During the wet season surface (top 20 cm) δ13CR were similar in grass-only and tree-grass plots suggesting minimal contribution of trees to δ13CR. Also, in these surface soil horizons our results show that between 60–80% of the SOC at our study site is comprised of grass organic matter. Taken together, these results show that the roots of grasses are contributing more to both SOC and soil rhizosphere respiration than trees. While our focus is on juvenile trees, our findings agree with several studies in Africa, Australia and South America which show that the highest proportion of fine roots for both trees and grasses are in the upper 20 cm of the soil (De Castro and Kauffman 1998; February et al. 2013; February and Higgins 2010; Riginos 2009; Wigley et al. 2020).
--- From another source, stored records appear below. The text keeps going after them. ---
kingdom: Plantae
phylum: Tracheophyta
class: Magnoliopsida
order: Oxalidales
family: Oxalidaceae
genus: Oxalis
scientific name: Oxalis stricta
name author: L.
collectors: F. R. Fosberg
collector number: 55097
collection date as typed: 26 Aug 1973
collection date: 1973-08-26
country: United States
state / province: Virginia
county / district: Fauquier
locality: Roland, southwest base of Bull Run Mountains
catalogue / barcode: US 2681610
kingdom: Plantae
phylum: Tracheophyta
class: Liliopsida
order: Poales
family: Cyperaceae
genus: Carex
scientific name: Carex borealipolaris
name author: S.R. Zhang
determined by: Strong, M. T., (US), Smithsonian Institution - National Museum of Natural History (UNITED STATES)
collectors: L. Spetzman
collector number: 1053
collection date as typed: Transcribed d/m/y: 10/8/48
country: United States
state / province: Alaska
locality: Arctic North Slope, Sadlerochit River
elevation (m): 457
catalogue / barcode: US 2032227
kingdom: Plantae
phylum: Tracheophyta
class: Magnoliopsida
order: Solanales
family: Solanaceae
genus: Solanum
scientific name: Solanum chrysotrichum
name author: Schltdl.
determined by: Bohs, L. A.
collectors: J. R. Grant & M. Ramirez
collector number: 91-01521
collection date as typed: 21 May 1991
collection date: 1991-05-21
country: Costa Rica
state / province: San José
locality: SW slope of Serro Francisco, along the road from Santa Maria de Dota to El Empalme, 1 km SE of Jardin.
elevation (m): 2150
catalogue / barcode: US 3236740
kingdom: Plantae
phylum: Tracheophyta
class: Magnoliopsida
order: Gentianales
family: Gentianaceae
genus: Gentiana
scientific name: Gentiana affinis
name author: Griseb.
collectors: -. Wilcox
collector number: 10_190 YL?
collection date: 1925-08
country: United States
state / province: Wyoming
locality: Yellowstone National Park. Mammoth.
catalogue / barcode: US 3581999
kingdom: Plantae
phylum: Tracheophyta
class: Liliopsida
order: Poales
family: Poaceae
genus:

These studies also show, as do our results, that δ13Csom become enriched from the surface down to 20 cm. Our results, however, show that both our δ13CR and δ13CSOC values become increasingly more depleted below 20 cm suggesting more of an influence from tree roots in the deeper layers of the soil.

A widespread projection of climate models for African savannas is that precipitation intensity will increase (Fischer et al. 2013; Pendergrass and Hartmann 2014). We show that while both trees and grasses are primarily rooted in the upper layers of the soil trees are also rooted deeper down. The projected increase in precipitation intensity will therefore push soil water into the deeper soils that are beyond the rooting zone of grasses (Kulmatiski and Beard 2013). Several causes for bush encroachment have been evoked including land management, and CO2 fertilization (Bond and Midgley 2000; Ward 2005). The ability for trees to source water deeper than grasses is yet another driver that could work in concert with others to exacerbate bush encroachment (Kulmatiski and Beard 2013). Our results show that grasses contribute substantially more than trees to both soil carbon and soil respiration. The rapid turnover of this carbon in the top 20 cm of the soil is an important determinant of plant available nitrogen (February and Higgins 2016; Higgins et al. 2015). There is, however, a documented decrease in grass biomass and increase in soil carbon with bush encroachment (Coetsee et al. 2013; Hudak et al. 2003). An increase in woody biomass below 20 cm combined with the slower decomposition rates for tree carbon will result in a decrease in carbon turnover and nitrogen mineralisation in the top 20 cm of the soil that will substantially change the ecosystem (Coetsee et al. 2013; February and Higgins 2016; Higgins et al. 2015). Worldwide, savanna is a biodiverse and economically important biome, any changes to the ecosystem will have biodiversity and economic consequences (Coetsee et al. 2013; Ratter et al. 1997).

Conclusions

Our results show that the highest proportion of fine roots are in the upper 20 cm of the soil and that grasses are the primary contributors to both SOC and soil respiration at our study site. Trees do, however, contribute to SOC and soil respiration in the deeper soil horizons. The results of our study also show that when grasses are present CO2 fluxes are larger and that the isotope ratio of soil respiration (δ13CR) is more representative of grasses than trees. Any increase in woody biomass at our study site will result in a slowing of soil carbon cycling as SOC turnover declines with subsequent reductions in soil respiration resulting in higher SOC pools. The biodiversity losses and economic consequences of such changes to the ecosystem far outweigh the arguments for carbon sequestration (Coetsee et al. 2013; Ratter et al. 1997).